- The task
Format the text lines of the entries below as a numbered list, leaving out blank lines and the pictures.

- Information given
BEGIN

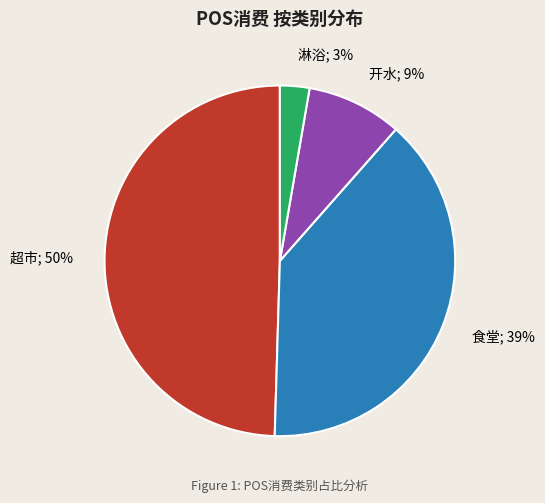

How many segments does this pie chart have?

4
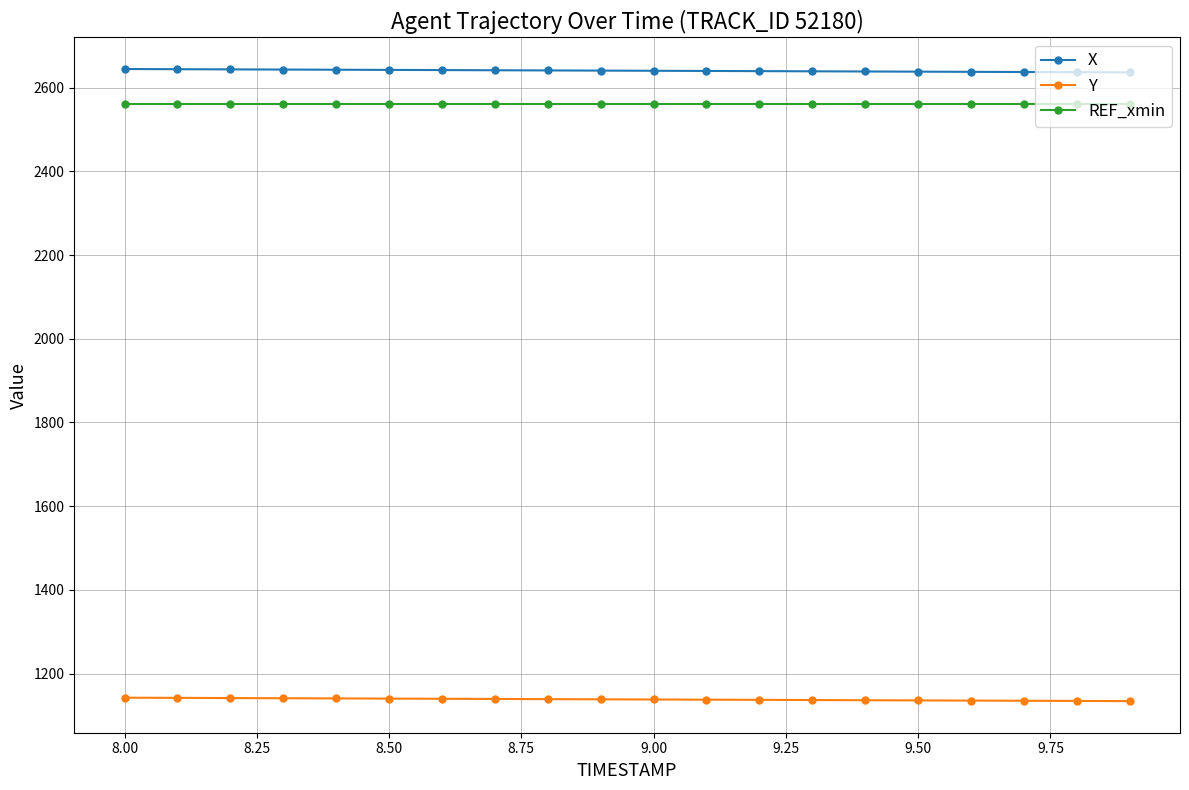

List the series in order of their peak value, highest first.

X, REF_xmin, Y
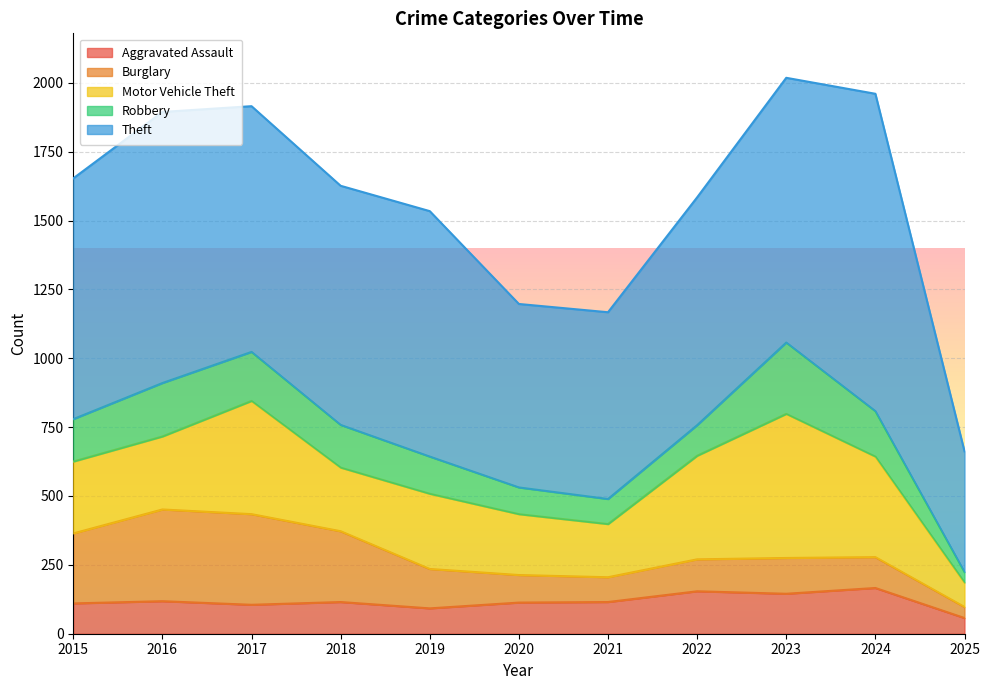

The value of Aggravated Assault at 2020 is 78. True or false?

False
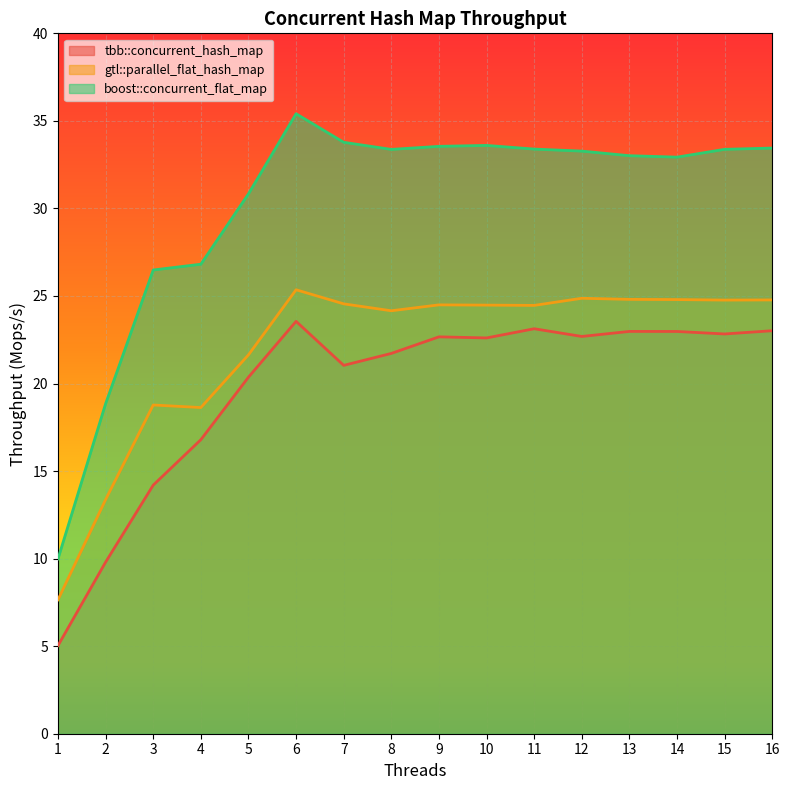

At how many categories does at least one series exceed 26?

14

END

- Exercise result
1. How many segments does this pie chart have?
2. 4
3. List the series in order of their peak value, highest first.
4. X, REF_xmin, Y
5. The value of Aggravated Assault at 2020 is 78. True or false?
6. False
7. At how many categories does at least one series exceed 26?
8. 14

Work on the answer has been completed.